我们如何使用使用LRU_Cache来识别使用相同节点并具有相同当前节点的路径。这导致许多早期截止,深度早到4.根节点相对于主树的深度为4的子树各包含3 ^ 46个路径。将相当一部分修剪掉是很大的。
洞察力长度为k的子路径只能获得子路径的最高分数.score + best_length_n-k_path.score
我们如何使用首先解决长度为2的最佳路径,然后使用它来查找长度为3的最佳路径。使用它们来查找长度为4的最佳路径,等等你可以随时提前切断长度为k的当前路径,即使添加了你之前的最佳nk长度路径,也不能超过最大分数。
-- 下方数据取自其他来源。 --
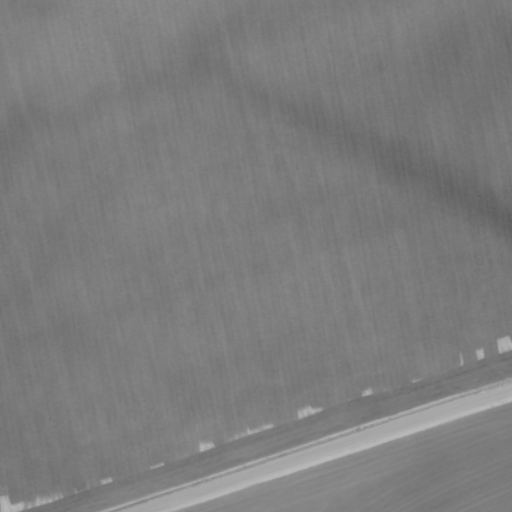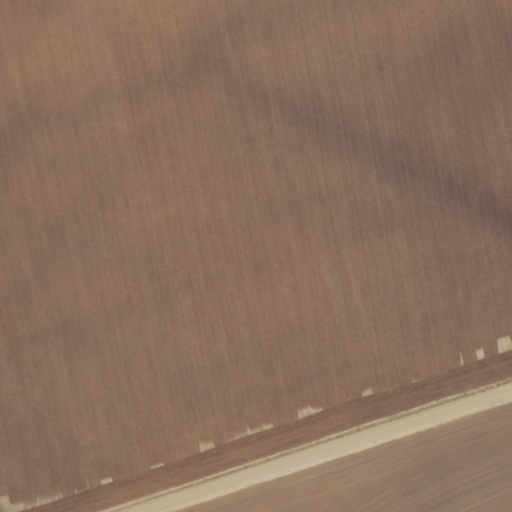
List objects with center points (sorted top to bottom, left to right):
road: (322, 449)
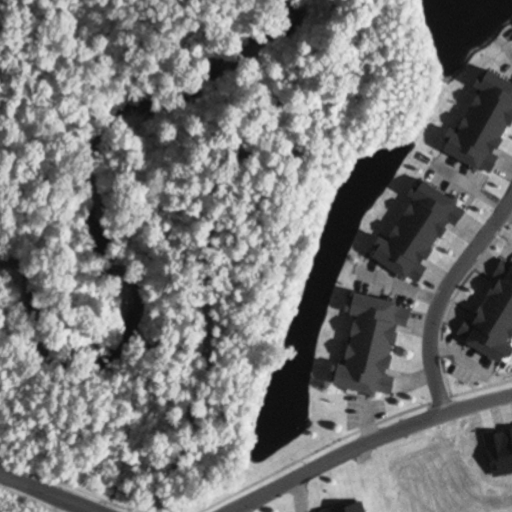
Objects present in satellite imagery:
river: (98, 239)
road: (215, 251)
road: (41, 491)
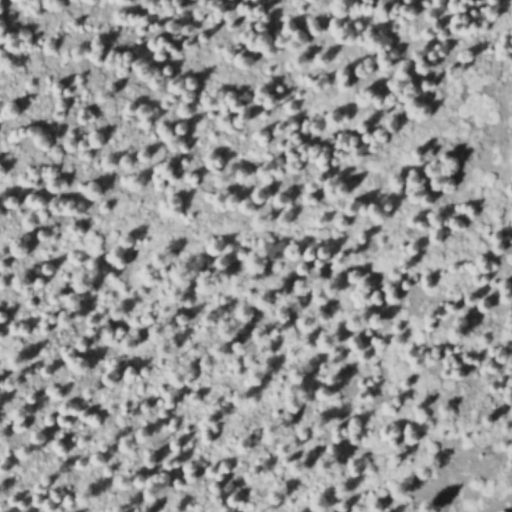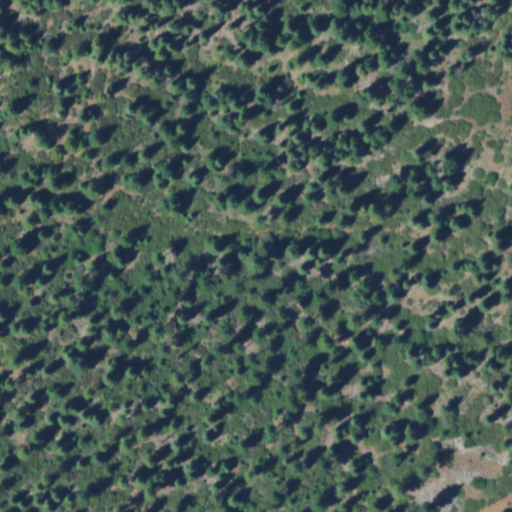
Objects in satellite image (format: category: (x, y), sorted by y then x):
road: (493, 504)
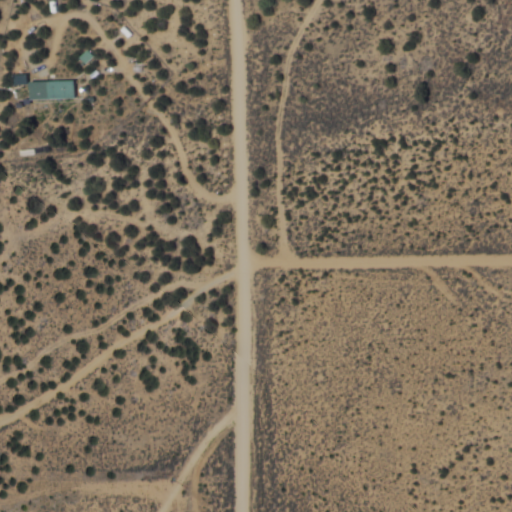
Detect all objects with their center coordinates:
building: (89, 55)
building: (55, 88)
road: (249, 255)
road: (379, 342)
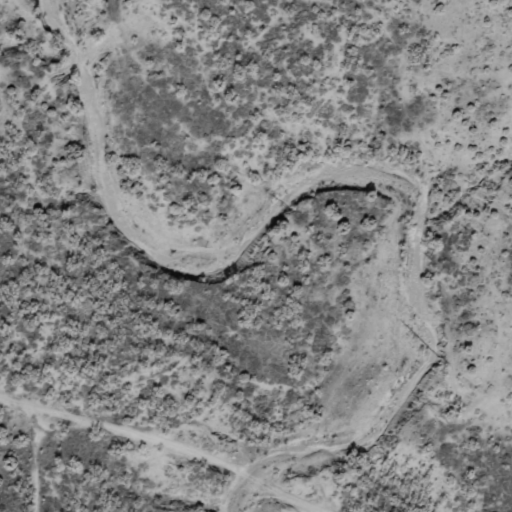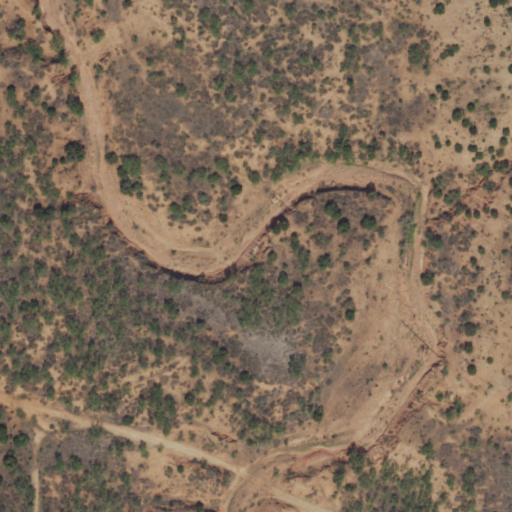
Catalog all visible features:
road: (400, 506)
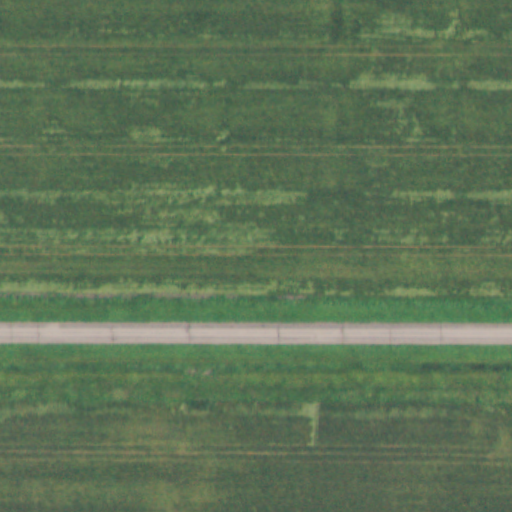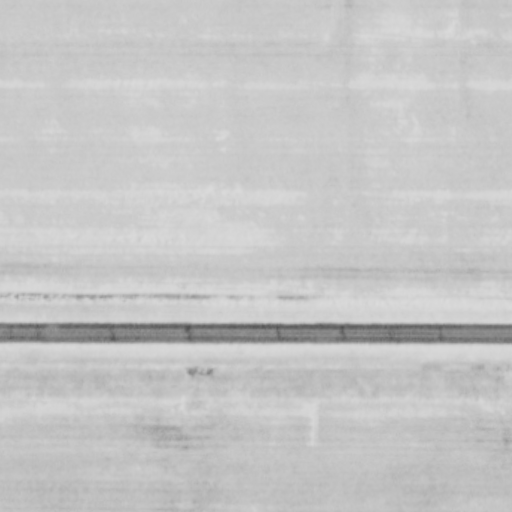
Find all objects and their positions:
road: (256, 331)
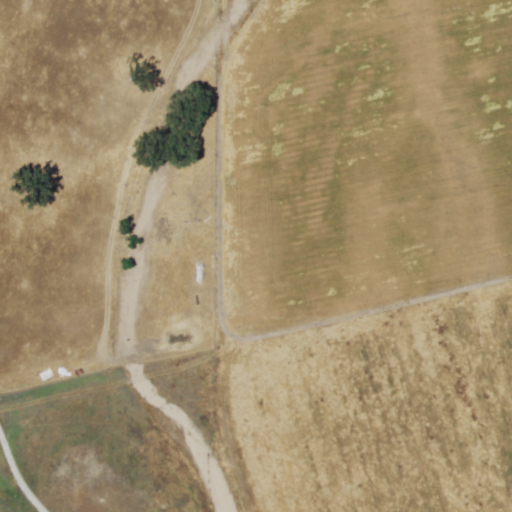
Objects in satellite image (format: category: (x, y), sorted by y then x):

解决n = 2,3,4,5 ... 50似乎比直接解决n = 50更多的工作,但对于这个问题,结果证明早期修剪的节省更多。
答案 1 :(得分:2)
如果线条不能是对角线,这是一种方法 它(试图)检查每种可能性:
Test.java
import java.util.ArrayList;
public class Test {
private int[][] square =
{{50,54,46,55,45,56,44,53,47,59,41,60,40,59,41,59},
{47,57,46,49,52,46,53,47,53,41,59,40,60,41,59,41},
{56,42,54,51,48,54,47,53,53,57,48,54,49,57,46,59},
{48,50,52,54,56,58,57,47,48,49,48,47,46,53,52,51},
{50,56,50,48,49,50,51,59,42,60,39,62,38,63,38,50},
{60,40,50,50,50,50,60,40,55,45,55,45,56,44,56,44},
{60,45,46,37,56,50,43,39,50,53,56,39,50,58,39,49},
{26,56,54,38,48,50,67,64,32,54,50,49,48,47,46,45},
{28,45,35,57,54,34,34,32,64,57,58,74,24,64,34,50},
{40,50,60,54,45,56,46,47,35,36,39,27,38,50,51,52},
{29,38,47,58,48,37,50,58,37,46,50,50,50,50,50,50},
{47,48,49,50,52,65,64,52,49,47,43,47,58,46,30,32},
{59,47,47,56,65,34,45,56,75,24,35,45,56,65,50,54},
{53,46,35,45,29,46,46,50,23,32,40,46,64,64,64,20},
{53,54,56,58,60,43,43,34,34,35,64,30,50,40,49,59},
{52,12,17,50,63,62,62,64,50,51,52,57,43,44,42,69}};
int result = 0;
Test()
{
for (int i = 0; i < 15; i++)
for (int j = 0; j < 15; j++)
search(new Position(i,j), new ArrayList<Position>(), 0); //Starts at every position
System.out.println(result);
}
public void search(Position actual, ArrayList<Position> checked, int sum){
checked.add(actual); //Add the actual position to avoid going through it multiple times
sum += square[actual.row][actual.column];
if (checked.size() != 50)
for (int i = 0; i < 2; i++)
for (int j = -1; j < 2; j += 2){ //Checks every direction
boolean checkable = true;
Position newpos;
if (i != 0)
newpos = new Position(actual.row, actual.column + j);
else
newpos = new Position(actual.row + j, actual.column);
if (newpos.row >= 0 && newpos.column >= 0 && newpos.row <= 15 && newpos.column <= 15){
for (Position pos : checked)
if(pos.equals(newpos)) //If the new position has already been calculated
checkable = false;
if(checkable)
search(newpos, new ArrayList<Position>(checked), sum); //If the position haven't been checked, starts a new search
}
}
if (sum > result){
result = sum;
System.out.println(sum);
}
}
}
Position.java
public class Position{
public int row, column;
Position(int x, int y){
row = x;
column = y;
}
public boolean equals(Position pos) {
return pos.row == this.row && pos.column == this.column;
}
}
Main.java
public class Main {
public static void main(String [] args){
new Test();
}
}
当前输出:2578
评论我是否忘记了/有任何建议/问题
执行时间非常低
编辑:当我使用以下方式打印选中列表的大小时:
if (sum > result){
result = sum;
System.out.println(checked.size());
}
它超过了50 ......尽管它不应该。有什么想法?
在这里,count + checked.size()应始终等于50
编辑2:
发现它!
我只需为每次搜索创建一个新数组:
if(checkable)
search(newpos, count, new ArrayList<Position>(checked), sum);
只是意识到要检查16 * 16 * 3 ^ 50个案例......嗯,值得一试
答案 2 :(得分:1)
我觉得一个好的起点就是找到最强烈的区域。
策略可以将每个位置排列为其邻居的总和乘以以每个位置为中心的Gaussian distribution:
rank(a, b) = 0
for j in -16 to 16:
for k in -16 to 16:
rank(a, b) += value(a+j, b+k)*exp(-((a)^2+(b)^2)/constant)
value(x, y)是原始地图中的值,而constant是衰减因子。超出原始范围的值被视为零。
对每个像素执行此操作后,将形成一个新的rank映射。此地图中的最高值将指示原始地图上平均包含较高编号邻居的区域。在这些点之间旅行将使您更有可能正确地猜测更高编号的位置。